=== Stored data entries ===
○ ○ ○
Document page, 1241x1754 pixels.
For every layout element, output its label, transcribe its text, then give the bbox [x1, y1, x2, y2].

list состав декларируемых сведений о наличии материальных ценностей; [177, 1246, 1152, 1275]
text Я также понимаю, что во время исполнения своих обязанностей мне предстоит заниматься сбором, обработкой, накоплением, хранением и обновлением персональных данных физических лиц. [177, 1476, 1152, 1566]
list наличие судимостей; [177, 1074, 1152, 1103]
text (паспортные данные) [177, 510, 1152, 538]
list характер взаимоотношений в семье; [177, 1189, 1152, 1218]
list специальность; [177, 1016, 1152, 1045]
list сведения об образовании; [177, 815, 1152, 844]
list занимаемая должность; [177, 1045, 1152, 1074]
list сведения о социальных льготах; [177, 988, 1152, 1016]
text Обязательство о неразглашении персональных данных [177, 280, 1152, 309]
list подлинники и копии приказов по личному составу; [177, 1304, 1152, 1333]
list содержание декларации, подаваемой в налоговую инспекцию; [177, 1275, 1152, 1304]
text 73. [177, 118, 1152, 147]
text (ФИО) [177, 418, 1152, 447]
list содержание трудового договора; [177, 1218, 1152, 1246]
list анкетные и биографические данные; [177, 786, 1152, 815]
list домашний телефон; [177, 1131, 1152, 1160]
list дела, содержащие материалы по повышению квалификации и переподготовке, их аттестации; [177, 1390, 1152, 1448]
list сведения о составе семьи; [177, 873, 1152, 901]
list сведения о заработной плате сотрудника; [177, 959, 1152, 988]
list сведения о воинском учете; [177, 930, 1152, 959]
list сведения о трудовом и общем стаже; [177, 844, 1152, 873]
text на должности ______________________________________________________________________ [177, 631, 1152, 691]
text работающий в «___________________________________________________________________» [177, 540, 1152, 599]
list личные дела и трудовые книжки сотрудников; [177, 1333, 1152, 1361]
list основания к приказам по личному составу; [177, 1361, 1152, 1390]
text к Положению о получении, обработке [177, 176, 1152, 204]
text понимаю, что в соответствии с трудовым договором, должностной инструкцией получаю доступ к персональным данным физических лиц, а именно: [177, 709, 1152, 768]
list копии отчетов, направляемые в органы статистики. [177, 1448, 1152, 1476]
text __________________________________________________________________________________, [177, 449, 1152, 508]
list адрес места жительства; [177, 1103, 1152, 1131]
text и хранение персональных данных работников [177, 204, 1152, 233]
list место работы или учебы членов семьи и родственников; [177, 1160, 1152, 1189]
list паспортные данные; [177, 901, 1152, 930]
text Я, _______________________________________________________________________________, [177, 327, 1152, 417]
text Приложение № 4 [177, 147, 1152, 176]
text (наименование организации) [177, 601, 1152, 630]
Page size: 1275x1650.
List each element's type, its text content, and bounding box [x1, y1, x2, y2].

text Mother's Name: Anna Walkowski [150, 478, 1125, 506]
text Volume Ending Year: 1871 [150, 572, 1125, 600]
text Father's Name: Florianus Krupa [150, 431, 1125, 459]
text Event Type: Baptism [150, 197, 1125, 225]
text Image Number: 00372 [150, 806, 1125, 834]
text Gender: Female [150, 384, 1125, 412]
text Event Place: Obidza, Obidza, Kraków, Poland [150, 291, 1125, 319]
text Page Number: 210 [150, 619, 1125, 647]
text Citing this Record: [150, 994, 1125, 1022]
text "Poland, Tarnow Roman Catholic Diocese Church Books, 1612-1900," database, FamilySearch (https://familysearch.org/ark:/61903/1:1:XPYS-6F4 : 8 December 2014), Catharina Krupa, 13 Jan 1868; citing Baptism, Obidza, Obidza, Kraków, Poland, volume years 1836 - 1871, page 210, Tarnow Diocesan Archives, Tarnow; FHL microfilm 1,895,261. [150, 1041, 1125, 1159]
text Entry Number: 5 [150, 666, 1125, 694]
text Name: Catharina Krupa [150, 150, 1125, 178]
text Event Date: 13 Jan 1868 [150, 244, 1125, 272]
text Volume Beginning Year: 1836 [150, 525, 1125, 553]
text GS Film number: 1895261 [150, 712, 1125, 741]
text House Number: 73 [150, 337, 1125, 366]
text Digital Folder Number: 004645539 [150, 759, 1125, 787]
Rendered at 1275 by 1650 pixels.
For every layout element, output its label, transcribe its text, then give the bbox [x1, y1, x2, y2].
○ ○ ○
=== Written task ===
What lines in the data above contain the word "Name"? Show them all.

=== Answer ===
text Mother's Name: Anna Walkowski [150, 478, 1125, 506]
text Father's Name: Florianus Krupa [150, 431, 1125, 459]
text Name: Catharina Krupa [150, 150, 1125, 178]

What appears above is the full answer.